[Camera intrinsics data]
----------------

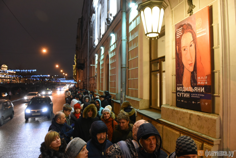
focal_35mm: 24
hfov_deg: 73.7
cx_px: 118
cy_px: 79
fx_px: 157
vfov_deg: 53.1
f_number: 4.5
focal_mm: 24
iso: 4000
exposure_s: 1/50
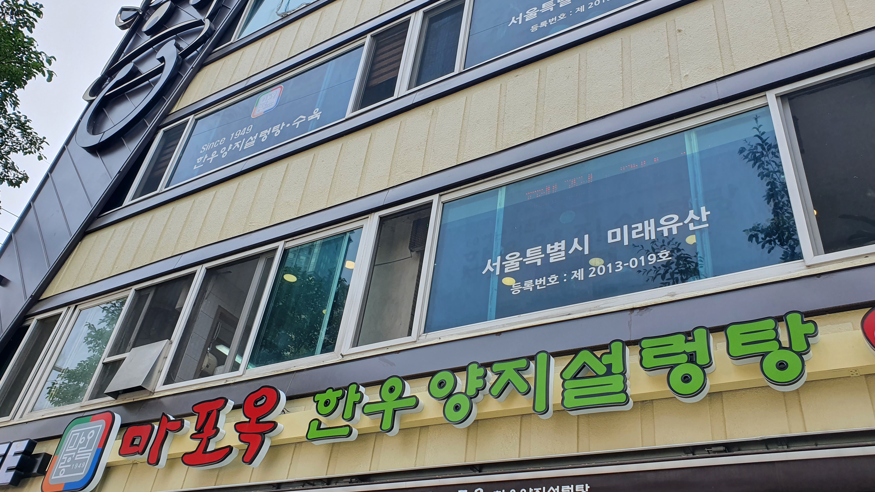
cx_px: 445
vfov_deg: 40.2
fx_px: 673
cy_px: 262
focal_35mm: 29
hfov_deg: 66.1
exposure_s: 1/594
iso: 50
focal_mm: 4.32
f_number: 2.4
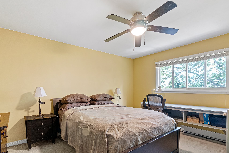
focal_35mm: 18
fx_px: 114
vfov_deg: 67.0
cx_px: 105
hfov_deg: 89.8
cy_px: 88
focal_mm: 10
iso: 640
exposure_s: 1/2.5
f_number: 6.3
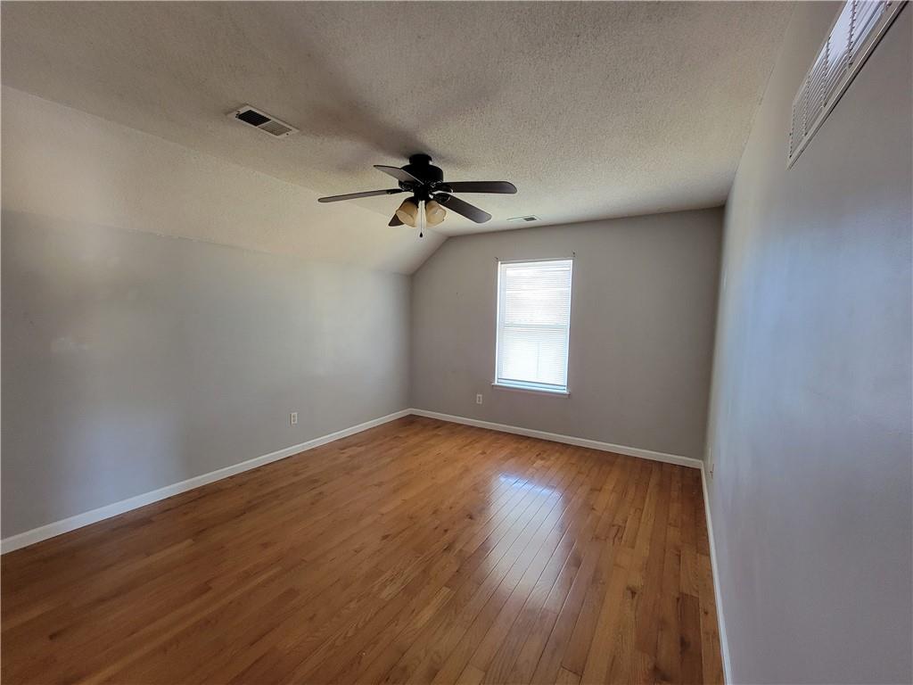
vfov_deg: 89.9
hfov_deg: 106.2
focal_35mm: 13
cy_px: 342
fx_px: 343
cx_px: 456
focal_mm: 2.2
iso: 320
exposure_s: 1/40
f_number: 2.2
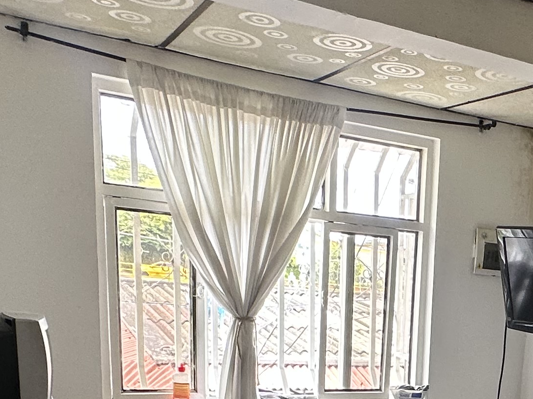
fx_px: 800
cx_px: 478
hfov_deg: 34.8
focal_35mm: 52
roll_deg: -6.5
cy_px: 486
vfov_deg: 25.1
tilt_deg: -13.3
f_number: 2.2
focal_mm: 2.22
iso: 64
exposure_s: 1/99
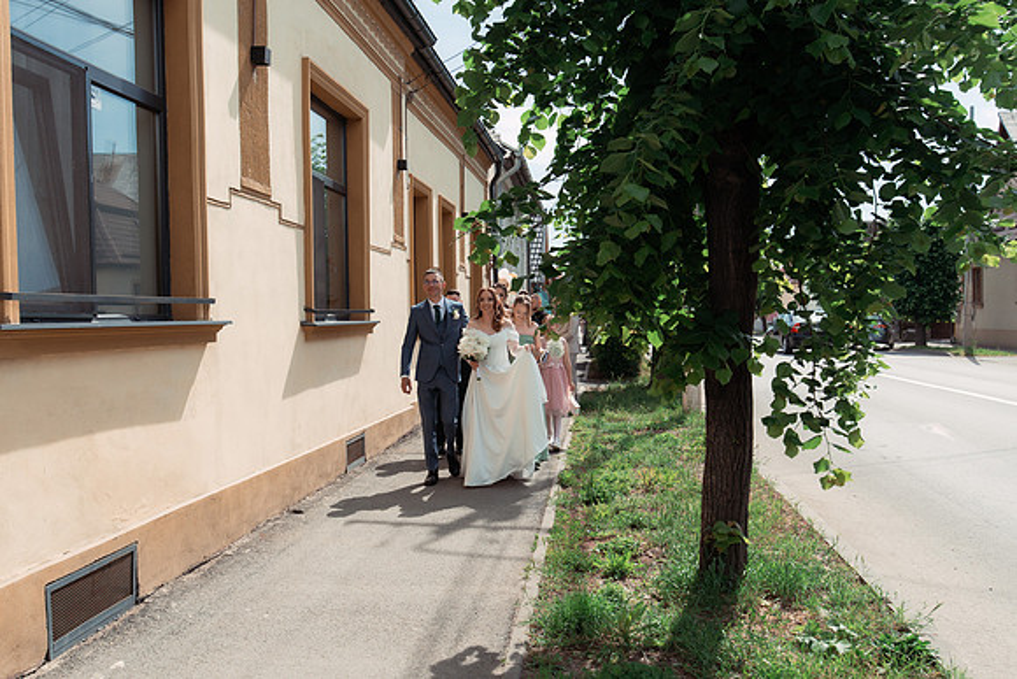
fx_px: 903
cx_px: 475
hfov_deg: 58.7
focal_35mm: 32
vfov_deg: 41.2
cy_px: 354
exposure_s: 1/1250
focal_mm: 30
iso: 320
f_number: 5.6
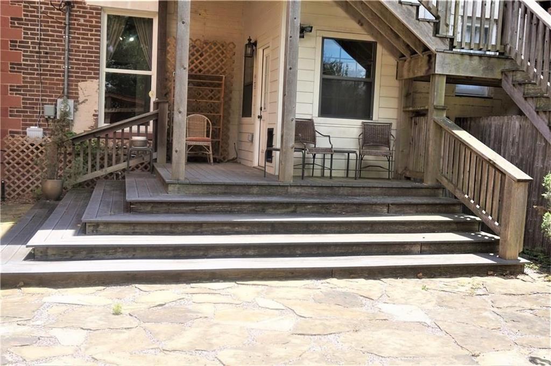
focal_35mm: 34
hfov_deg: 55.1
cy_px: 183
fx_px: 528
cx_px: 276
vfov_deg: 38.3
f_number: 6.3
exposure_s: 1/200
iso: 100
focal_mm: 23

----------------

## [Assigned task]
Could you set down exactly, and only, the lines from the line containing "exposure_s: 1/2.5" through the last line of the records, both included, without the pictures?

## [Answer]
exposure_s: 1/2.5
f_number: 6.3
vfov_deg: 89.9
hfov_deg: 106.2
focal_35mm: 13
cy_px: 342
fx_px: 343
cx_px: 456
focal_mm: 2.2
iso: 320
exposure_s: 1/40
f_number: 2.2
fx_px: 800
cx_px: 478
hfov_deg: 34.8
focal_35mm: 52
roll_deg: -6.5
cy_px: 486
vfov_deg: 25.1
tilt_deg: -13.3
f_number: 2.2
focal_mm: 2.22
iso: 64
exposure_s: 1/99
fx_px: 903
cx_px: 475
hfov_deg: 58.7
focal_35mm: 32
vfov_deg: 41.2
cy_px: 354
exposure_s: 1/1250
focal_mm: 30
iso: 320
f_number: 5.6
focal_35mm: 34
hfov_deg: 55.1
cy_px: 183
fx_px: 528
cx_px: 276
vfov_deg: 38.3
f_number: 6.3
exposure_s: 1/200
iso: 100
focal_mm: 23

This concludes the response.